Un jour l’irréparable arrive : la violence. Après 7 années de loyaux services, une bousculade pour une histoire de bonnet à enlever sur la tête d’une personne extérieure à l’établissement qui se permet de vouloir s’en prendre à vous pendant que des élèves la retiennent. La peur d’avoir échappé à un coup et la lassitude tout à coup du bruit, des « niqes ta mère » et des « fils de pute », des  « wesh gros ». Des intrusions pour venir tabasser un jeune. Des élèves qui ont pris le territoire de l’établissement et qui ne se poussent pas pour vous laisser passer. Il faut jouer des bras pour rejoindre une salle de cour. Et ce bruit, ces hurlements et ces bousculades ; une envie de silence et de paix. On oublie la solidarité entre collègues et les belles amitiés et on demande sa « mut » pour Paris la Belle. Ce sera plus calme peut être…

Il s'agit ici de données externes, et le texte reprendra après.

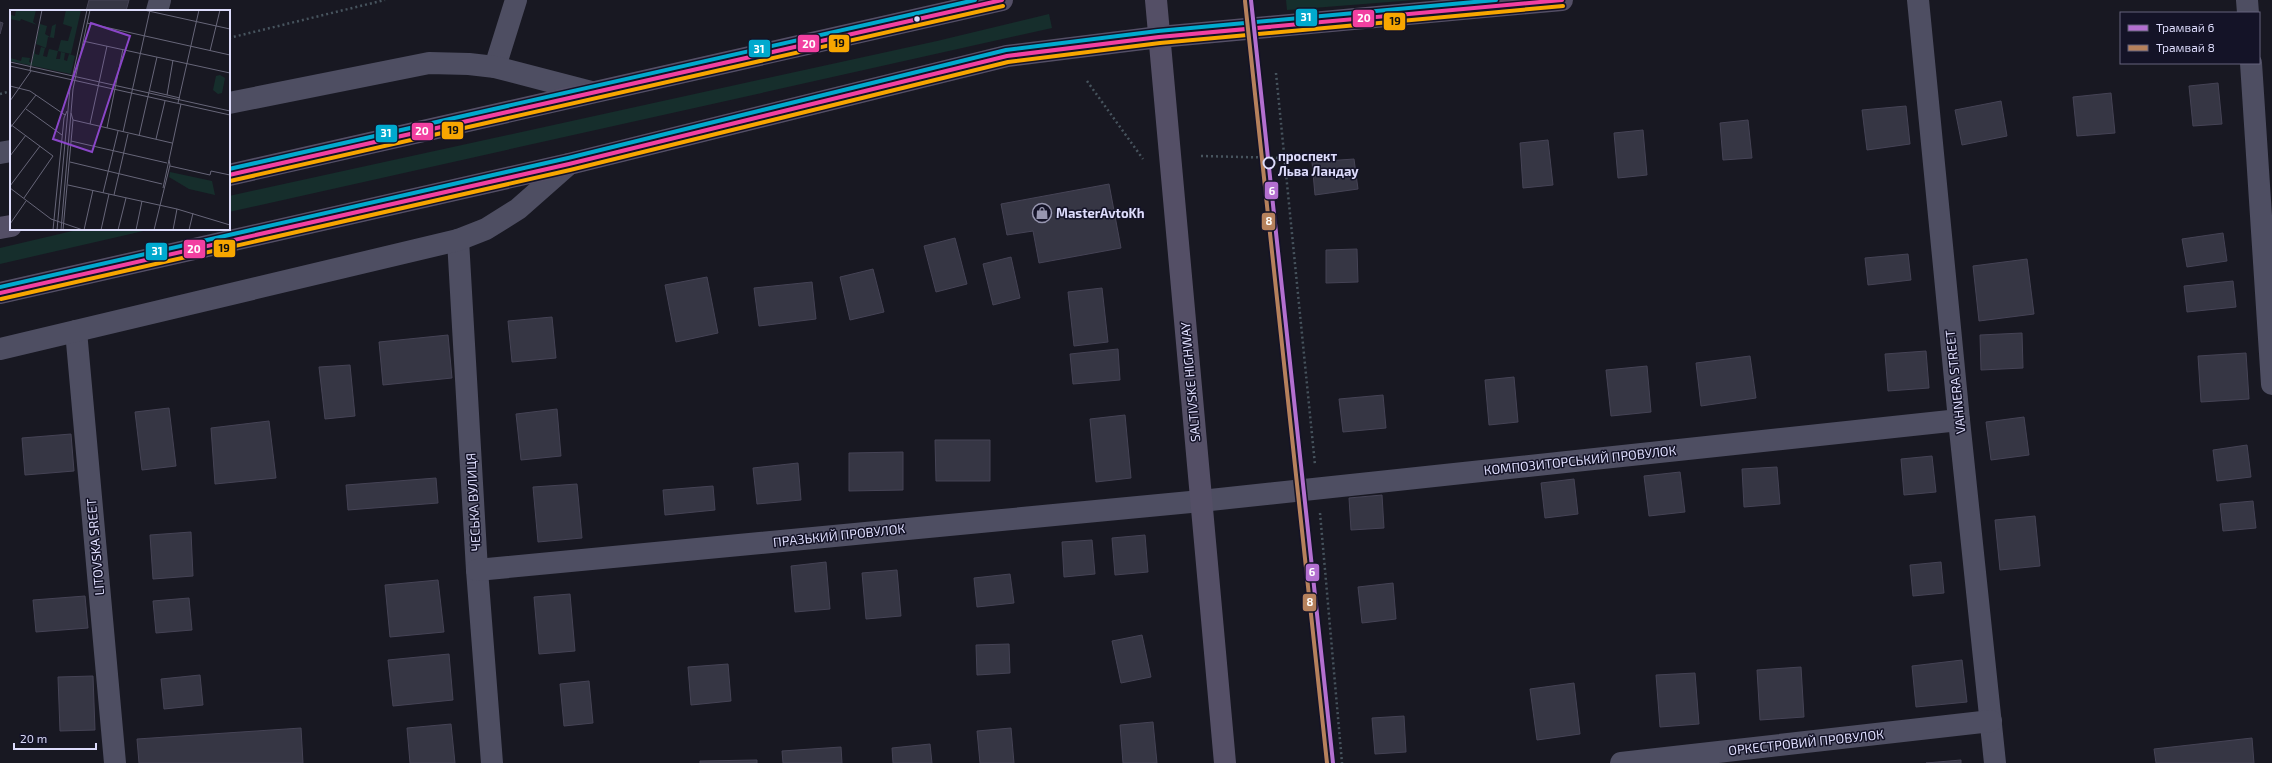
<svg xmlns="http://www.w3.org/2000/svg" width="2272" height="763" viewBox="0 0 2272 763" font-family="'Exo 2',sans-serif">
  <rect width="100%" height="100%" fill="#181822"/>
  <!-- green -->
  <g fill="#162e2c">
    <polygon points="1286,0 1415,0 1287,10"/>
    <polygon points="1049,14 1052,28 229,212 229,196 937,41"/>
    <polygon points="81,229 152,229 0,264 0,248"/>
  </g>
  <!-- building -->
  <g fill="#363644" stroke="#454355">
    <polygon points="89,0 129,0 126,11 86,11"/>
    <polygon points="0,22 3,23 0,34"/>
    <polygon points="2218,83 2222,124 2193,126 2189,86"/>
    <polygon points="2111,93 2115,133 2077,136 2073,97"/>
    <polygon points="2001,101 2007,136 1962,145 1955,110"/>
    <polygon points="1906,106 1910,144 1867,150 1862,110"/>
    <polygon points="1748,120 1752,158 1723,160 1720,123"/>
    <polygon points="1643,130 1647,175 1618,178 1614,133"/>
    <polygon points="1548,140 1553,185 1523,188 1520,143"/>
    <polygon points="1354,159 1358,189 1315,195 1312,162"/>
    <polygon points="1109,184 1121,248 1039,263 1033,231 1007,235 1001,204"/>
    <polygon points="2223,233 2227,261 2187,267 2182,239"/>
    <polygon points="955,238 967,284 936,292 924,246"/>
    <polygon points="1357,249 1358,282 1326,283 1326,250"/>
    <polygon points="1908,254 1911,280 1868,285 1865,258"/>
    <polygon points="1011,257 1020,298 993,305 983,264"/>
    <polygon points="2027,259 2034,314 1979,321 1973,266"/>
    <polygon points="873,269 884,312 850,320 840,277"/>
    <polygon points="707,277 718,333 676,342 665,285"/>
    <polygon points="2233,281 2236,307 2187,312 2184,286"/>
    <polygon points="812,282 816,319 759,326 754,288"/>
    <polygon points="1102,288 1108,342 1074,346 1068,292"/>
    <polygon points="552,317 556,358 512,362 508,321"/>
    <polygon points="2022,333 2023,368 1981,370 1980,335"/>
    <polygon points="448,335 452,378 383,385 379,342"/>
    <polygon points="1118,349 1120,380 1073,384 1070,354"/>
    <polygon points="1926,351 1929,388 1888,391 1885,354"/>
    <polygon points="2246,353 2249,399 2201,402 2198,356"/>
    <polygon points="1750,356 1756,398 1701,406 1696,363"/>
    <polygon points="350,365 355,416 325,419 319,367"/>
    <polygon points="1647,366 1651,412 1611,416 1606,370"/>
    <polygon points="1514,377 1518,422 1489,425 1485,380"/>
    <polygon points="1383,395 1386,428 1343,432 1339,399"/>
    <polygon points="169,408 176,466 142,470 135,412"/>
    <polygon points="557,409 561,456 521,460 516,414"/>
    <polygon points="1125,415 1131,478 1096,482 1090,419"/>
    <polygon points="2024,417 2029,455 1991,460 1986,422"/>
    <polygon points="269,421 276,478 215,484 211,428"/>
    <polygon points="71,434 74,471 25,475 22,438"/>
    <polygon points="935,440 990,440 990,481 936,481"/>
    <polygon points="2247,445 2251,477 2217,481 2213,450"/>
    <polygon points="903,452 903,490 849,491 849,453"/>
    <polygon points="1932,456 1936,492 1904,495 1901,459"/>
    <polygon points="798,463 801,500 757,504 753,468"/>
    <polygon points="1777,467 1780,504 1744,507 1742,469"/>
    <polygon points="1680,472 1685,512 1649,516 1644,476"/>
    <polygon points="436,478 438,503 348,510 346,485"/>
    <polygon points="1574,479 1578,514 1545,518 1541,483"/>
    <polygon points="577,484 582,538 538,542 533,487"/>
    <polygon points="713,486 715,510 665,515 663,490"/>
    <polygon points="1382,495 1384,528 1351,530 1349,498"/>
    <polygon points="2253,501 2256,528 2223,531 2220,504"/>
    <polygon points="2035,516 2040,566 2000,570 1995,520"/>
    <polygon points="191,532 193,576 153,579 150,535"/>
    <polygon points="1145,535 1148,572 1115,575 1112,538"/>
    <polygon points="1092,540 1095,574 1064,577 1062,542"/>
    <polygon points="826,562 830,609 795,612 791,566"/>
    <polygon points="1941,562 1944,593 1913,596 1910,565"/>
    <polygon points="897,570 901,616 866,619 862,573"/>
    <polygon points="1010,574 1014,603 977,607 974,578"/>
    <polygon points="438,580 444,632 390,637 385,585"/>
    <polygon points="1393,583 1396,619 1362,623 1358,587"/>
    <polygon points="570,594 575,651 539,654 534,597"/>
    <polygon points="85,596 88,628 36,632 33,600"/>
    <polygon points="189,598 192,630 156,633 153,601"/>
    <polygon points="1142,635 1151,677 1121,683 1112,641"/>
    <polygon points="1009,644 1010,673 977,675 976,645"/>
    <polygon points="449,654 453,700 393,706 388,660"/>
    <polygon points="1962,660 1967,702 1916,707 1912,666"/>
    <polygon points="728,664 731,701 691,705 688,667"/>
    <polygon points="1801,667 1804,717 1760,720 1757,670"/>
    <polygon points="1695,673 1699,724 1660,727 1656,675"/>
    <polygon points="200,675 203,705 164,709 161,679"/>
    <polygon points="93,676 95,730 60,731 58,677"/>
    <polygon points="589,681 593,723 564,726 560,684"/>
    <polygon points="1574,683 1580,734 1537,740 1530,689"/>
    <polygon points="1404,716 1406,752 1375,754 1372,718"/>
    <polygon points="1153,722 1157,763 1123,763 1120,725"/>
    <polygon points="451,724 455,763 410,763 407,728"/>
    <polygon points="301,728 303,763 139,763 137,739"/>
    <polygon points="1011,728 1014,763 980,763 977,731"/>
    <polygon points="2252,738 2254,763 2156,763 2154,749"/>
    <polygon points="930,744 932,763 893,763 892,748"/>
    <polygon points="841,747 842,763 783,763 782,751"/>
    <polygon points="757,760 757,763 700,763 700,761"/>
    <polygon points="1961,760 1961,763 1926,763"/>
  </g>
  <g fill="none" stroke-linecap="round" stroke-linejoin="round">
    <!-- path -->
    <g stroke="#47545e" stroke-width="2.5" stroke-dasharray="2 3" stroke-linecap="butt">
      <polyline points="229,38 385,0"/>
      <polyline points="1276,73 1315,465"/>
      <polyline points="1087,81 1143,159"/>
      <polyline points="0,94 11,91"/>
      <polyline points="1201,156 1284,158"/>
      <polyline points="1320,513 1342,763"/>
    </g>
    <!-- street -->
    <g stroke="#4e4e62" stroke-width="22">
      <polyline points="1918,0 1959,420 1995,763"/>
      <polyline points="2247,0 2248,13"/>
      <polyline points="157,11 160,0"/>
      <polyline points="2251,63 2272,384"/>
      <polyline points="495,67 516,0"/>
      <polyline points="229,103 429,63 469,64 495,67 591,92"/>
      <polyline points="0,153 11,151"/>
      <polyline points="458,240 477,570 492,763"/>
      <polyline points="76,331 115,763"/>
      <polyline points="0,349 458,240 486,229 518,209 569,164"/>
      <polyline points="477,570 1201,501 1959,420"/>
      <polyline points="1621,763 1991,721"/>
    </g>
    <!-- primary -->
    <g stroke="#544f66" stroke-width="22">
      <polyline points="1156,0 1225,763"/>
      <polyline points="229,175 1002,0"/>
      <polyline points="0,228 11,226"/>
      <polyline points="0,293 569,164 1007,56 1159,37 1562,0"/>
    </g>
    <!-- bus-1 casing -->
    <g stroke="#141327" stroke-width="7">
      <g id="bus-1">
        <polyline points="229,175 1002,0"/>
        <polyline points="0,293 569,164 1007,56 1159,37 1562,0"/>
      </g>
    </g>
    <!-- bus-2 casing -->
    <g stroke="#141327" stroke-width="7">
      <g id="bus-2">
        <polyline points="230,181 1003,6"/>
        <polyline points="1,299 570,170 1008,62 1160,43 1563,6"/>
      </g>
    </g>
    <!-- bus-3 casing -->
    <g stroke="#141327" stroke-width="7">
      <g id="bus-3">
        <polyline points="229,169 975,0"/>
        <polyline points="0,287 568,158 1006,50 1158,31 1496,0"/>
      </g>
    </g>
    <!-- bus-1 -->
    <use href="#bus-1" stroke="#f240a1" stroke-width="4"/>
    <!-- bus-2 -->
    <use href="#bus-2" stroke="#f7a600" stroke-width="4"/>
    <!-- bus-3 -->
    <use href="#bus-3" stroke="#00a9ce" stroke-width="4"/>
    <!-- tram-1 casing -->
    <g stroke="#141327" stroke-width="7">
      <polyline id="tram-1" points="1251,0 1333,763"/>
    </g>
    <!-- tram-2 casing -->
    <g stroke="#141327" stroke-width="7">
      <polyline id="tram-2" points="1245,1 1327,763"/>
    </g>
    <!-- tram-1 -->
    <use href="#tram-1" stroke="#b36fd0" stroke-width="4"/>
    <!-- tram-2 -->
    <use href="#tram-2" stroke="#b6815c" stroke-width="4"/>
  </g>
  <!-- icons -->
  <defs>
    <g id="shop-ring" transform="scale(1)"><circle r="9.5" fill="#141327" stroke="#9897b0" stroke-width="1.5"/><path d="M-5-2.5h2.3a2.7 3.5 0 0 1 5.4 0H5L5.5 6h-11ZM-1.5-2.5h3a1.5 2.3 0 0 0-3 0Z" fill="#9897b0"/></g>
  </defs>
  <g fill-rule="evenodd">
    <use href="#shop-ring" x="1042" y="213"/>
  </g>
  <!-- markers -->
  <circle fill="#dddcfc" stroke="#141327" stroke-width="1.5" cx="917" cy="19" r="3.5"/>
  <circle fill="#141327" stroke="#dddcfc" stroke-width="2" cx="1269" cy="163" r="5.5"/>
  <g text-anchor="middle" dominant-baseline="central" stroke-width="3" stroke-linejoin="round" paint-order="stroke">
    <!-- stop labels -->
    <g font-size="13" font-weight="bold" fill="#dddcfc" stroke="#141327" text-anchor="start">
      <text x="1278" y="156">проспект<tspan x="1278" dy="15">Льва Ландау</tspan></text>
    </g>
    <!-- poi labels -->
    <g font-size="13" font-weight="bold" fill="#dddcfc" stroke="#141327" text-anchor="start">
      <text x="1056" y="213">MasterAvtoKh</text>
    </g>
    <!-- street labels -->
    <g font-size="13" fill="#dddcfc" stroke="#141327">
      <text transform="translate(1190 382) rotate(-95)">SALTIVSKE HIGHWAY</text>
      <text transform="translate(1955 382) rotate(-96)">VAHNERA STREET</text>
      <text transform="translate(1580 460) rotate(-6)">КОМПОЗИТОРСЬКИЙ ПРОВУЛОК</text>
      <text transform="translate(473 502) rotate(-93)">ЧЕСЬКА ВУЛИЦЯ</text>
      <text transform="translate(839 535) rotate(-6)">ПРАЗЬКИЙ ПРОВУЛОК</text>
      <text transform="translate(95 547) rotate(-95)">LITOVSKA SREET</text>
      <text transform="translate(1806 742) rotate(-6)">ОРКЕСТРОВИЙ ПРОВУЛОК</text>
    </g>
  </g>
  <!-- overview -->
  <g transform="translate(10 10)">
    <rect width="220" height="220" fill="#181822"/>
    <path d="M0,0L1,5L5,6L6,0H26L23,12L27,15L11,9L10,11L0,9ZM56,0H71L61,44L48,41L51,30L58,31L62,17L53,14ZM30,14L37,16L35,24L40,27L42,16L46,14L44,28L38,27L36,38L26,34ZM25,36V44L29,45L31,37L35,38L33,46L37,47L39,39L48,41L46,49H50L51,42L55,43L54,50L57,51L59,44L65,46L61,64L0,51V48L11,51L12,47L20,48L19,52L22,53ZM210,65L215,68L212,83L208,84L203,80L206,66ZM160,162L202,171L205,185L179,179L159,167Z" fill="#162e2c"/>
    <path fill="none" stroke="#676679" stroke-width="1" d="M134,0L220,19M77,13L220,45M73,31L220,63M200,41L210,0M0,52L220,101M0,56L220,105M20,60L32,0M0,76L20,81L55,105M140,81L170,88M157,85L163,50M0,91L21,61M168,93L189,0M16,99L52,125M63,110L162,133M0,114L43,146L14,188M80,114L97,36M0,118L26,85M97,118L113,39M113,122L140,0M129,126L147,47M146,129L155,91M61,131L157,153M0,146L16,125M60,152L152,174M160,156L200,165L201,161L220,165M58,175L167,199L220,215M0,176L30,136M0,178L41,209L73,220M153,178L171,94M93,183L108,121M104,185L118,124M0,214L16,191M43,220L54,108L57,101M47,220L60,78L77,0M51,220L63,79L80,0M53,220L63,110L61,103M74,220L83,180M91,220L99,184M108,220L116,188M126,220L132,191M144,220L160,155L159,150M163,220L167,199M179,220L183,203"/>
    <path fill="#8a46c8" fill-opacity="0.15" stroke="#8a46c8" stroke-width="2" d="M81,13L120,26L82,142L43,129Z"/>
    <rect width="220" height="220" fill="none" stroke="#dddcfc" stroke-width="2"/>
  </g>
  <g stroke="#141327" stroke-width="1.5">
    <rect x="1295" y="8" width="23" height="19" rx="4" fill="#00a9ce"/>
    <rect x="1352" y="9" width="23" height="19" rx="4" fill="#f240a1"/>
    <rect x="1383" y="12" width="23" height="19" rx="4" fill="#f7a600"/>
    <rect x="828" y="34" width="22" height="19" rx="4" fill="#f7a600"/>
    <rect x="797" y="34" width="23" height="19" rx="4" fill="#f240a1"/>
    <rect x="748" y="39" width="23" height="19" rx="4" fill="#00a9ce"/>
    <rect x="441" y="121" width="23" height="19" rx="4" fill="#f7a600"/>
    <rect x="411" y="122" width="23" height="19" rx="4" fill="#f240a1"/>
    <rect x="375" y="124" width="23" height="19" rx="4" fill="#00a9ce"/>
    <rect x="1264" y="181" width="15" height="19" rx="4" fill="#b36fd0"/>
    <rect x="1261" y="212" width="15" height="19" rx="4" fill="#b6815c"/>
    <rect x="213" y="239" width="23" height="19" rx="4" fill="#f7a600"/>
    <rect x="183" y="239" width="23" height="20" rx="4" fill="#f240a1"/>
    <rect x="145" y="242" width="23" height="19" rx="4" fill="#00a9ce"/>
    <rect x="1305" y="563" width="15" height="19" rx="4" fill="#b36fd0"/>
    <rect x="1302" y="593" width="15" height="19" rx="4" fill="#b6815c"/>
  </g>
  <g font-size="11" text-anchor="middle" font-weight="bold" fill="#fff">
    <text x="1306" y="21">31</text>
    <text x="1364" y="22">20</text>
    <text x="809" y="48">20</text>
    <text x="759" y="53">31</text>
    <text x="422" y="135">20</text>
    <text x="386" y="137">31</text>
    <text x="1272" y="195">6</text>
    <text x="1269" y="225">8</text>
    <text x="194" y="253">20</text>
    <text x="157" y="255">31</text>
    <text x="1312" y="576">6</text>
    <text x="1310" y="606">8</text>
  </g>
  <g font-size="11" text-anchor="middle" font-weight="bold" fill="#111">
    <text x="1395" y="25">19</text>
    <text x="839" y="47">19</text>
    <text x="453" y="134">19</text>
    <text x="224" y="252">19</text>
  </g>
  <!-- legend -->
  <rect x="2120" y="12" width="140" height="52" fill="#141327" stroke="#64637c"/>
  <rect x="2128" y="25" width="20" height="6" fill="#b36fd0" stroke="#64637c"/>
  <text x="2156" y="32" font-size="12" fill="#dddcfc">Трамвай 6</text>
  <rect x="2128" y="45" width="20" height="6" fill="#b6815c" stroke="#64637c"/>
  <text x="2156" y="52" font-size="12" fill="#dddcfc">Трамвай 8</text>
  <!-- scale -->
  <path d="M14 743v6h82v-6" fill="none" stroke="#dddcfc" stroke-width="2"/>
  <text x="20" y="743" font-size="12" fill="#dddcfc" stroke="#141327" stroke-width="3" paint-order="stroke">20 m</text>
</svg>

On y est : un petit bahut technologique perdu dans les beaux quartiers. Mais on retrouve ce bruit et ces interpellations hurlées avec des écouteurs sur les oreilles qui rendent sonorisent les couloirs pendant les intercours. Des élève encore plus cabossés qu’en banlieue, écartés du système élitiste parisien.Les lycées ne sont pas sectorisés et chacun fait son marché. Les profs en face bloqués depuis des années y végètent pour certains. Pas assez de points pour bouger, demander sa mutation dans un lycée plus prestigieux. Alors on râle, on peste contre des élèves incultes qui ne peuvent pas se nourrir des connaissances apportées. Des cours deviennent des défouloirs et des profs sont en souffrance. Pas assez de poigne pour tenir des gamins en révolte nourris à la théorie du complot. Des initiatives heureusement de collègues : un poète haïtien pour redonner envie des belles lettres, un journaliste pour détruire les illuminatis, de beaux portraits de réfugiés rédigés par des élèves. Parmi les ronces poussent de belles fleurs. Beaucoup seront sauvés par un bac,  pansement social d’une République généreuse mais qui n’a jamais su mettre en œuvre  ces trois devises « Liberté, Égalité, Fraternité ». Ce sont des leurres que l’on agite dans des territoires qui se perdent dans les méandres d’une Démocratie malade. Les professeurs ne sont plus des hussards. Ils tentent de calmer les flots d’une tempête  à venir. Les convocations de parents qui insultent l’institution. Des conseils de discipline qui tournent en règlement de compte dont les membres sont menacés. Des exclusions temporaires ou définitives pour écarter les problèmes, des dépôts de plainte avec une direction qui fait face malgré tout avec les profs.

Alors on continue parce qu’on y croit. Des optimistes irréparables et imparables. On y croit sinon on se noie. On l’aime notre métier de prof parce que même si on se perd  et qu’on cherche le cap, on détient une boussole : le savoir.